Text segment:
On 12 September 2015 at 21:19, Andres Freund <and...@anarazel.de> wrote:
> On 2015-09-12 13:12:26 +0100, Simon Riggs wrote:
> > Why do we have to do buffer lookups using the full buffer tag?
> We don't necessarily.
> > Why not just use (relNode, blockNum) and resolve hash collisions, if any?
> I tried that and unfortunately it came out as a negative - the number of
> collision gets higher and collisions in a hashtable will often imply a
> cache miss. You can even see the comparison function rising in the
> I've actually changed course a bit and I'm trying something different: A
> two level structure. One hashtable that maps (RelFileNode, ForkNumber)
> to a 'open relation' data structure, and from there a radix tree over
> just the block number. To avoid having to look up in the hashtable
> frequently there's a pointer in RelationData to a fork's radix tree.
> This seems to have several advantages:
> * It doesn't require changes to the physical representation
> * A radix tree allows ordered traversal, allowing for efficient
> prefetching et al.

The data:
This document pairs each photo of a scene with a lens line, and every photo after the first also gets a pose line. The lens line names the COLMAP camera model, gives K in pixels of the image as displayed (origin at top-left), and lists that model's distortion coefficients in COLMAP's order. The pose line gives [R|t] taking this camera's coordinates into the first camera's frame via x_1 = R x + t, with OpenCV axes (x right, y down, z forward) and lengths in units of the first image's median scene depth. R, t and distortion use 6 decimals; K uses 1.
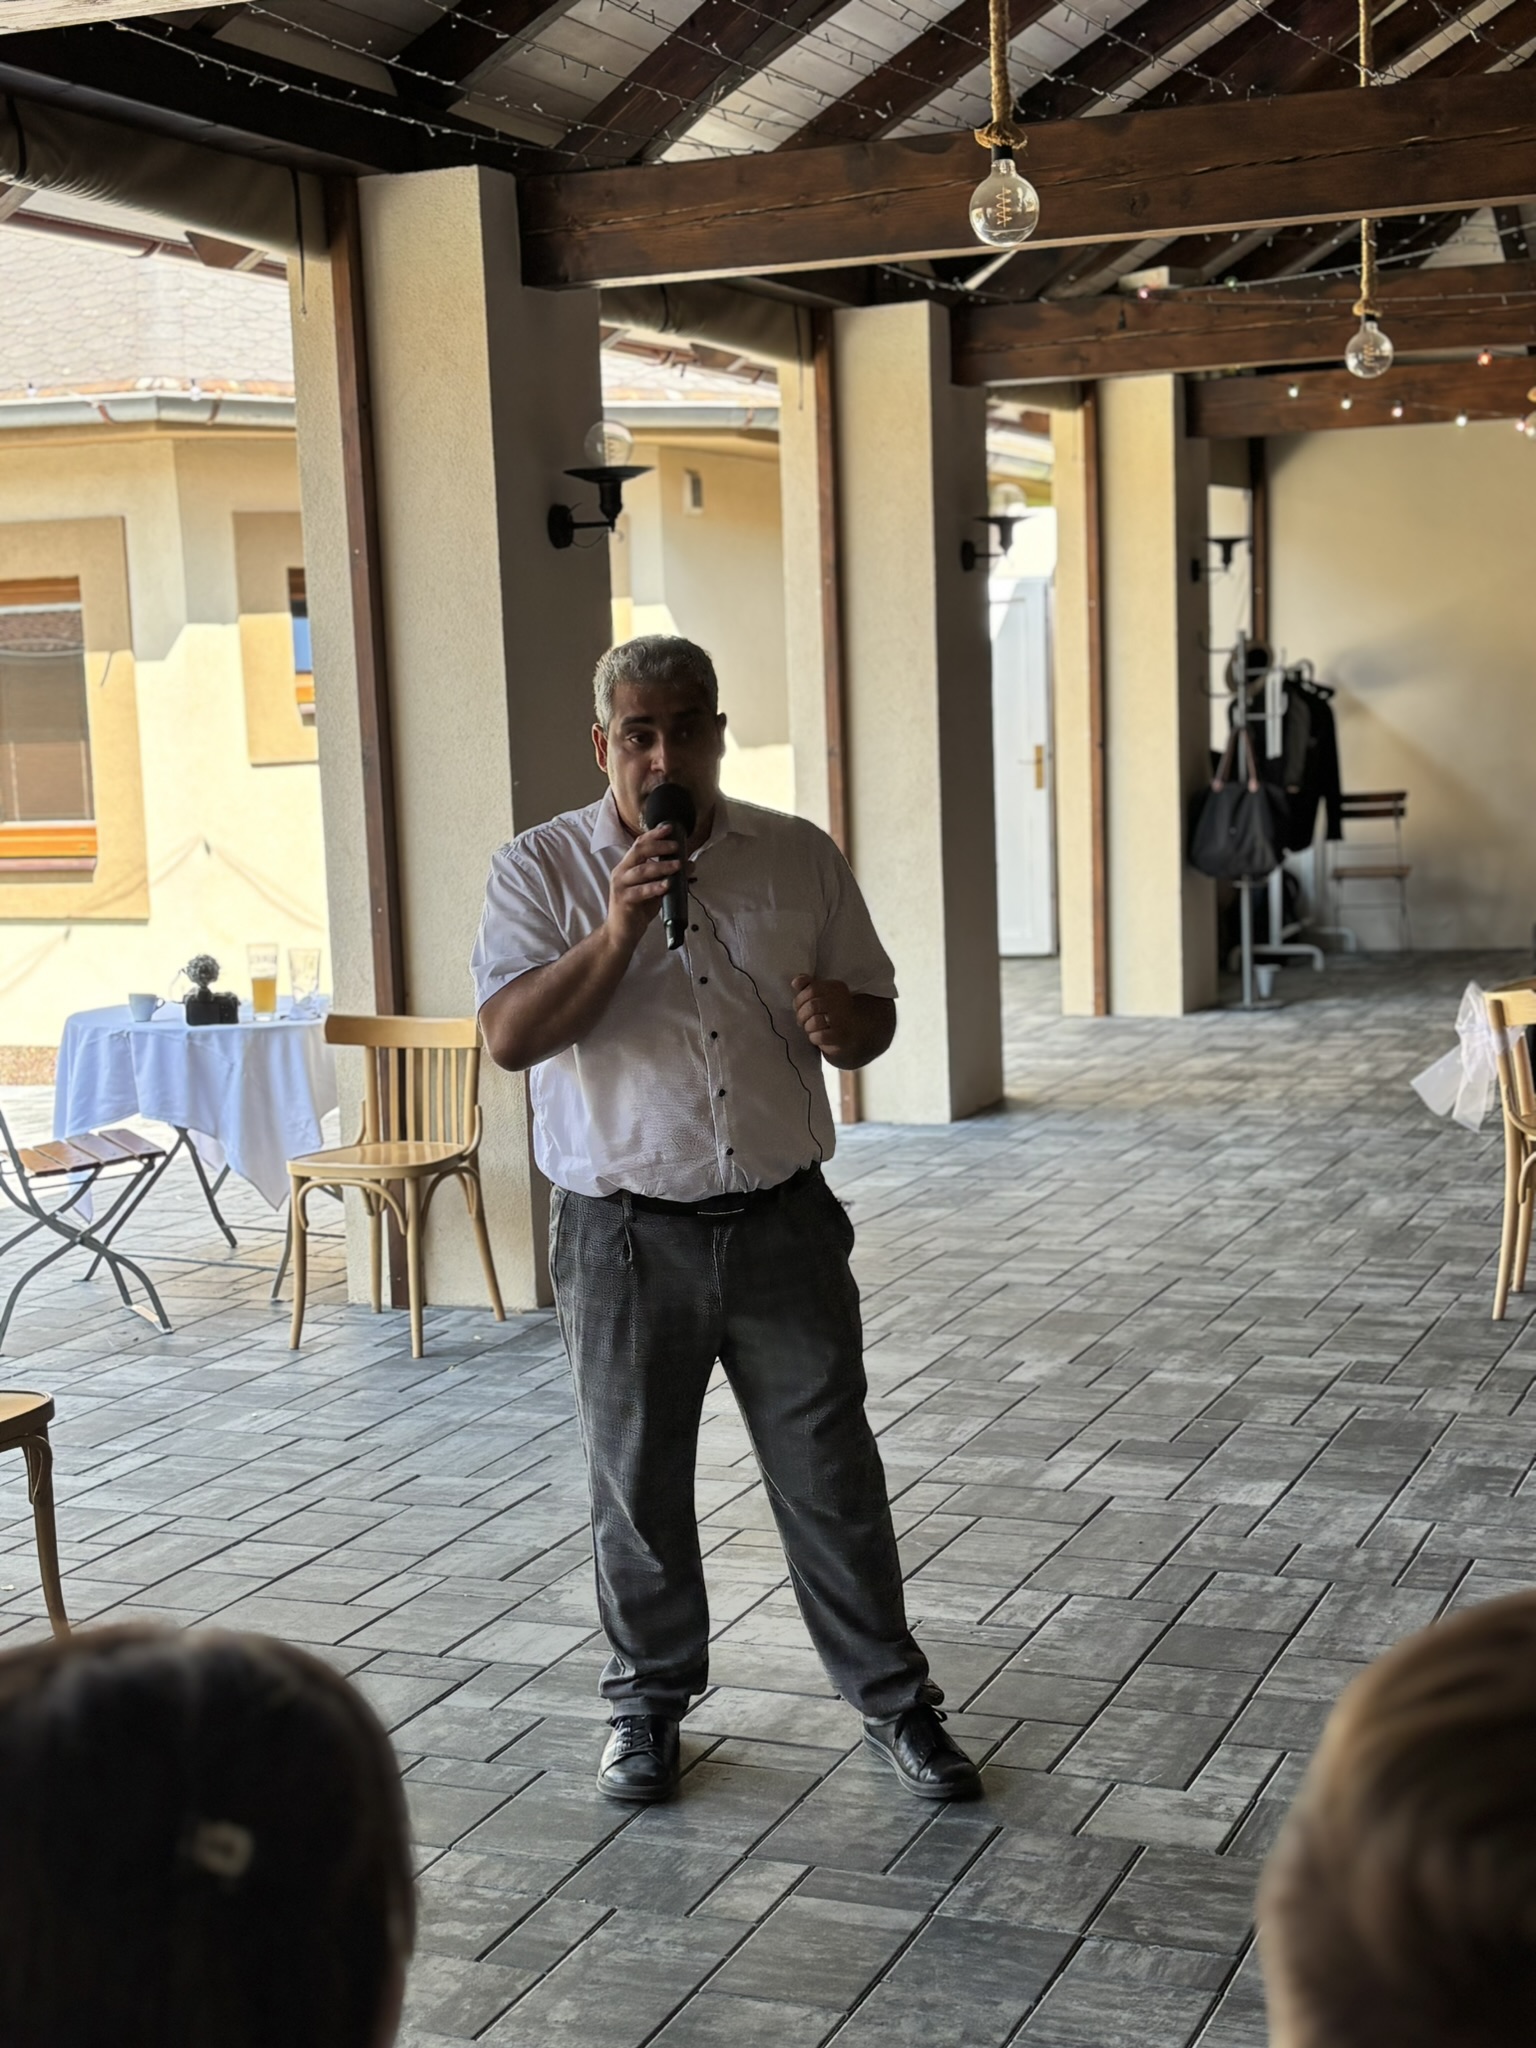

Required work: Collect every code identifier written in CamelCase or camelCase that appears in the thread on buffer lookups, listed in order of first appearance.

Output below: relNode, blockNum, RelFileNode, ForkNumber, RelationData